Stretchable conductive film based on silver nanowires and carbon nanotubes for real-time inducing and monitoring of cell-released NO

Abstract

Nitric oxide (NO) is a critical transcellular messenger involved in numerous cellular physiology and pathology. Although many electrochemical sensing platforms have been developed for the real-time detection of cellular NO, the dynamic recording of NO release from mechanical deformed cells remains a great challenge. In this communication, we developed a stretchable and transparent NO sensor by spin-coating of silver nanowires (AgNWs) and carbon nanotubes (CNTs) on flexible polydimethylsiloxane (PDMS) substrate.
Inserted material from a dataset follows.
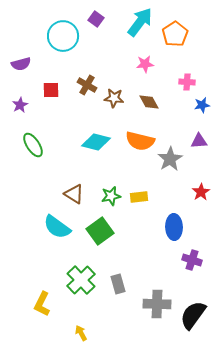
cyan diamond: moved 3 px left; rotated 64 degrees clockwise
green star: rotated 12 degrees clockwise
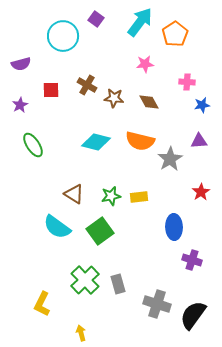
green cross: moved 4 px right
gray cross: rotated 16 degrees clockwise
yellow arrow: rotated 14 degrees clockwise
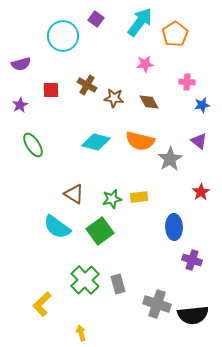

The formed sandwich structure endows the film with robust mechanical flexibility and desirable sensing performance. The developed CNTs/AgNWs/PDMS film exhibited satisfied detection ability toward NO with a wide linear range from 10 nM to 60.94 μM and the detection limit was 2.5 nM. The excellent biocompatibility and mechanical stability of the film provide a suitable environment for cell proliferation and adhesion, enabling the sensing interface to electrochemically detect trace amount of NO released from cells under both static and tensile states in real-time. This research opens a new way for the electrochemical sensing of chemical-signal molecules during mechanotransduction.